Rescued Feral Cats Likely to be Altered

Feral cat group rescues likely to vaccinate cats against rabies, sometimes immunize cats against other disease.

Most feral cat groups provide rabies vaccinations to captured felines, but only about one in eight provide feline leukemia shots according to a survey of 120 groups conducted by nonprofit feral cat advocacy group Alley Cat Rescue.

Ninety-six percent of the groups provide rabies vaccinations to feral cats, while 64% provide distemper vaccinations. Twelve percent provide feline leukemia shots, 62% deworm feral cats and 64% provide flea treatment.
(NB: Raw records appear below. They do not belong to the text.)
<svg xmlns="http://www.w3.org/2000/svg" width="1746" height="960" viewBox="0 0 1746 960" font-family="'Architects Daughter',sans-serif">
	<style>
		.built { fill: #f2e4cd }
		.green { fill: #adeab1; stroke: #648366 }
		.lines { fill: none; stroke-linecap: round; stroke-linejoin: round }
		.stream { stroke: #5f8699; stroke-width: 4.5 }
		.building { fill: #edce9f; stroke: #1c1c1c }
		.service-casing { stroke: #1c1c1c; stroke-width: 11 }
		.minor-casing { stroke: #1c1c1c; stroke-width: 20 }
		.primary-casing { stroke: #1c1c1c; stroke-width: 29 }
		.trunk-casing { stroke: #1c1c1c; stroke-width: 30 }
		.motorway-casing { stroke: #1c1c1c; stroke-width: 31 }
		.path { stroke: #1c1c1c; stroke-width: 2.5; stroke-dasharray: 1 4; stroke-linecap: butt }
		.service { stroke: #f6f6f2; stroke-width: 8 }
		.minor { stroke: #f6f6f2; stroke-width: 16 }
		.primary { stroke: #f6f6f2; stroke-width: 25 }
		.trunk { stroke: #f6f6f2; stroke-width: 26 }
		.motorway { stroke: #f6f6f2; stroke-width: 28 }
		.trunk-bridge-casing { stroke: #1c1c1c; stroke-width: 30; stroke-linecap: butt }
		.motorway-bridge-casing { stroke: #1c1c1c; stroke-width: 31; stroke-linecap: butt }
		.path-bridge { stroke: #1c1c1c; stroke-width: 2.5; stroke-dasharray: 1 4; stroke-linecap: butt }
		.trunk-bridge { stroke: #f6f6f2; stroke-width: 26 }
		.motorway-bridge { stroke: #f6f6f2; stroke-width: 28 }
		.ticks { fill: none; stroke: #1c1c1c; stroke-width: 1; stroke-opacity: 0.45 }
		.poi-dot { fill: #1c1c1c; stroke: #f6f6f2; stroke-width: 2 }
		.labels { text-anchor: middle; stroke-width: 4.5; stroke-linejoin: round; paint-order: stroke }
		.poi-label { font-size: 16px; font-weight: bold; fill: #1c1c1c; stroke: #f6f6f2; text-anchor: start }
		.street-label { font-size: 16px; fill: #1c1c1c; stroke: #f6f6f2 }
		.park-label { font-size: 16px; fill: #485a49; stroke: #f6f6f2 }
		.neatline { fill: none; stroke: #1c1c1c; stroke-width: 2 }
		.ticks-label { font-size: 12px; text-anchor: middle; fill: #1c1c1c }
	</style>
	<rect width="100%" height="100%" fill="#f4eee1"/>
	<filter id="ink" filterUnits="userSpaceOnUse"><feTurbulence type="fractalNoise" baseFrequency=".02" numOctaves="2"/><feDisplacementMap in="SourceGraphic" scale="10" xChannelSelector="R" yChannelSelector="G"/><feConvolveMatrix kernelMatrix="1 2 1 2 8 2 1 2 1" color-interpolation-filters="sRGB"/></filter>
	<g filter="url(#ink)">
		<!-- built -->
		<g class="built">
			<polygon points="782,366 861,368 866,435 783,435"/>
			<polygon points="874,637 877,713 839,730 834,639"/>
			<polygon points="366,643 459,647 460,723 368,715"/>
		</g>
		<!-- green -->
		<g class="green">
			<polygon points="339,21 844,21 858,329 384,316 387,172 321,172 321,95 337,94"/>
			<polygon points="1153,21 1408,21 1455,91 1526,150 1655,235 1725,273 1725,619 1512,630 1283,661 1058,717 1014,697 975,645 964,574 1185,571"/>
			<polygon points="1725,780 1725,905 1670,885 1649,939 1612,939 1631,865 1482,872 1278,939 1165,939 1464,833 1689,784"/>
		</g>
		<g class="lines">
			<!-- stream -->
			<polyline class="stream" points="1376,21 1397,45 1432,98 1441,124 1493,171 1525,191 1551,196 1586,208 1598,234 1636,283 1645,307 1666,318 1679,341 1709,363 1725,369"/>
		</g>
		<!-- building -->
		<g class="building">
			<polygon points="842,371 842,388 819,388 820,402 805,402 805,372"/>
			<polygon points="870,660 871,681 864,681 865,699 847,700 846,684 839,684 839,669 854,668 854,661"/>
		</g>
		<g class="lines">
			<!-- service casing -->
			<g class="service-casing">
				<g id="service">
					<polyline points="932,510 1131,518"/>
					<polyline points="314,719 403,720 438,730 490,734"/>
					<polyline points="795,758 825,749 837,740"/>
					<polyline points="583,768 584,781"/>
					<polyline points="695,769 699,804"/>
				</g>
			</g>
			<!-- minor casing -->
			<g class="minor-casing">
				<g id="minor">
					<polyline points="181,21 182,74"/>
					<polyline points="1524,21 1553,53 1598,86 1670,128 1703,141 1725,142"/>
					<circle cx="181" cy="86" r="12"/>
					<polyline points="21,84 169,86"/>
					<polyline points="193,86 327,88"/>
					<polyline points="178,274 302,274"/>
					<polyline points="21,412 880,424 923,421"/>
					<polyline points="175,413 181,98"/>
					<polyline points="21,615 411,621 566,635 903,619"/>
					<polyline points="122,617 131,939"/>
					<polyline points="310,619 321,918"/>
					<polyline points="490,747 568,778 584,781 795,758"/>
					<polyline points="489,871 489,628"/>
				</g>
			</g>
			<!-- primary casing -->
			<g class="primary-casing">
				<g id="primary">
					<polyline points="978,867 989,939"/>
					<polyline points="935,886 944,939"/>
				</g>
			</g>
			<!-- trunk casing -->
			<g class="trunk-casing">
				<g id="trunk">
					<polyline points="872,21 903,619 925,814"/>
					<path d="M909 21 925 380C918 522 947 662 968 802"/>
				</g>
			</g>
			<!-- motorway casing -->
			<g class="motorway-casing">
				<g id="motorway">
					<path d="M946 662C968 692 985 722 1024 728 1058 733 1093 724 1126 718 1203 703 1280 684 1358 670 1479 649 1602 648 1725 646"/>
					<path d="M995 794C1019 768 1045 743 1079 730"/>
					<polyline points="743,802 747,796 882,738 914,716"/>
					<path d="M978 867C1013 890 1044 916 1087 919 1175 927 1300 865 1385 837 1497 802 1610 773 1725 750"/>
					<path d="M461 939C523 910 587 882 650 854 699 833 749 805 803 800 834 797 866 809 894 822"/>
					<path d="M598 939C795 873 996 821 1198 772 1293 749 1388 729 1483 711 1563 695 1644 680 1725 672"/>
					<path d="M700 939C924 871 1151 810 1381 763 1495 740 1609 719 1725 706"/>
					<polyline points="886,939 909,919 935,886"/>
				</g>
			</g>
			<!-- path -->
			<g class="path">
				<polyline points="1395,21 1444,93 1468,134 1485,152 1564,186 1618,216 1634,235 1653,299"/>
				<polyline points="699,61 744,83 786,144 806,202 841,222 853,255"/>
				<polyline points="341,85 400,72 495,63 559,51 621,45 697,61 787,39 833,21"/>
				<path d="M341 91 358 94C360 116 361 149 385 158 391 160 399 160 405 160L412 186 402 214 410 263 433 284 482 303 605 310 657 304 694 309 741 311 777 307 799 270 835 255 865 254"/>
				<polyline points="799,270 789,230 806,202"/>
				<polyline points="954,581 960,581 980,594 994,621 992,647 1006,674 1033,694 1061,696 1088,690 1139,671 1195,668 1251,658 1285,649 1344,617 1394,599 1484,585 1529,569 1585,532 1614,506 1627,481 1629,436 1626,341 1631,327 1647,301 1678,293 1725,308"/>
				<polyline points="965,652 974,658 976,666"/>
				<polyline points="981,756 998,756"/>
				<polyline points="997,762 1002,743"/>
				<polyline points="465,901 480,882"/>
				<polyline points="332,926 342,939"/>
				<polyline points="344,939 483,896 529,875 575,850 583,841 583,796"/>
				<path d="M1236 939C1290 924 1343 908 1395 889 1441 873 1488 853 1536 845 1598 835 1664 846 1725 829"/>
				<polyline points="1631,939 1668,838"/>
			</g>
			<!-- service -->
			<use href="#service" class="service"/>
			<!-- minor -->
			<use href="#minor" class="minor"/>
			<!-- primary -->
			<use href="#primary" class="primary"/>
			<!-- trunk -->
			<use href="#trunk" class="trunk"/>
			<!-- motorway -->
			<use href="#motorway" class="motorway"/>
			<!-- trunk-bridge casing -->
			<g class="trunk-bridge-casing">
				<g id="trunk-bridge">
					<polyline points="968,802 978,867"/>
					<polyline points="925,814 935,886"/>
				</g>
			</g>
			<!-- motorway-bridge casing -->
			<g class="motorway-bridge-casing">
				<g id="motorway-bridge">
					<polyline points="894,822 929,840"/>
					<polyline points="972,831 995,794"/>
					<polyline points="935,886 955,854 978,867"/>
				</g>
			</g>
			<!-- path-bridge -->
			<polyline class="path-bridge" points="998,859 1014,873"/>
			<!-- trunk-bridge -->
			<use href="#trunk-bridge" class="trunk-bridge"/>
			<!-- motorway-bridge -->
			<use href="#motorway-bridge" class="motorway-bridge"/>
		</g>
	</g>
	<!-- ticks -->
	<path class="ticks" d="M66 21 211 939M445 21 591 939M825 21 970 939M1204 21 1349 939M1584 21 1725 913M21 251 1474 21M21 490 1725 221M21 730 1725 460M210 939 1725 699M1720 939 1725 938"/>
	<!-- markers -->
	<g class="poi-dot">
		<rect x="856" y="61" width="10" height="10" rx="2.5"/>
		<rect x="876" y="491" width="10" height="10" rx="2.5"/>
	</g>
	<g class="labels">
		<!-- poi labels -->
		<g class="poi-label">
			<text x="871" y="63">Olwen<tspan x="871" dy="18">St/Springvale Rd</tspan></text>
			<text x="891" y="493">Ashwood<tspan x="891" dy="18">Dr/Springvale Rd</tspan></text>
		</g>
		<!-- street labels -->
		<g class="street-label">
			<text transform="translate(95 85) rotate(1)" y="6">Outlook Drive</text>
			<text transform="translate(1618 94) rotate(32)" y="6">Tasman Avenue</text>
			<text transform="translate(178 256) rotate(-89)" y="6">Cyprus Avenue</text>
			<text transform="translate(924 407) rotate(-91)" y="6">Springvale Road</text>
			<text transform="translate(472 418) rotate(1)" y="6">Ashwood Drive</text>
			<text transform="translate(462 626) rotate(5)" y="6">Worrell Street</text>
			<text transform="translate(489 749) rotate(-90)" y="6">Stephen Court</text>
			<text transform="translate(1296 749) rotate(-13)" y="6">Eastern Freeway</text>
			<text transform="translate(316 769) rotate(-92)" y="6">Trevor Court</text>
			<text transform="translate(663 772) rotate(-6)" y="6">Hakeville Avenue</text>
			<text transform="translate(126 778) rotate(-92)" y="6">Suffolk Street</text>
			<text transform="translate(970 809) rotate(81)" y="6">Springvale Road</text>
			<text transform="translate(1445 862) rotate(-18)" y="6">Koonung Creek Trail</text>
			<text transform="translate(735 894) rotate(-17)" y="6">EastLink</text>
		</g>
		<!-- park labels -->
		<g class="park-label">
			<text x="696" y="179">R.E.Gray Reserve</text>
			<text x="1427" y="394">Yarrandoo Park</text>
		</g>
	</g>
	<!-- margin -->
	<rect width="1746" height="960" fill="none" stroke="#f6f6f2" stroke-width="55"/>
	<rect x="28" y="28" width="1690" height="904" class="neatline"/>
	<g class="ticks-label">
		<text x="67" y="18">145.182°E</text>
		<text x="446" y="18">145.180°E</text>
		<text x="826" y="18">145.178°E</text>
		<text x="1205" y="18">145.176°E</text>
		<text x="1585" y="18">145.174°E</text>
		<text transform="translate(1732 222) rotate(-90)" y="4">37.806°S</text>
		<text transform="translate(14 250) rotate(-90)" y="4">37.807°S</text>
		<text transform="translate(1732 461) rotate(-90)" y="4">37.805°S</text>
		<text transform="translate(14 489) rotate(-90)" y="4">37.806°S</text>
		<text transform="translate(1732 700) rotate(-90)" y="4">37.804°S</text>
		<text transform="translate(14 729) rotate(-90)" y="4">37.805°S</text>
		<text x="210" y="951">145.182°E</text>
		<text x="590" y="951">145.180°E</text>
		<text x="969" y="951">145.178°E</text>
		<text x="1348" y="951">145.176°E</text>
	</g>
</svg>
The majority (96%) of feral cat groups spay/neuter cats before placing them in homes, and most groups also provide spay and neuter services to owned cats to prevent future colonies from forming, according to Alley Cat Rescue.

Feral cat groups’ efforts to educate the public about trap-neuter-release programs have been productive, with 65% of respondents calling their education efforts “somewhat” effective, and 18% finding their efforts extremely successful.
Most animal control agencies do not offer trap-neuter-release programs (61%), and one in three agencies have trapped and killed whole colonies, according to respondents.

Respondents had some luck working with the animal control agencies, with a fairly even split between “difficult” and “somewhat successful” responses and 21% of respondents reporting a “positive” experience. Local government, meanwhile, posed more difficulty for the groups, with only 15% finding government easy to work with. Fifty-seven percent of respondents found it “difficult” to work with their local wildlife groups.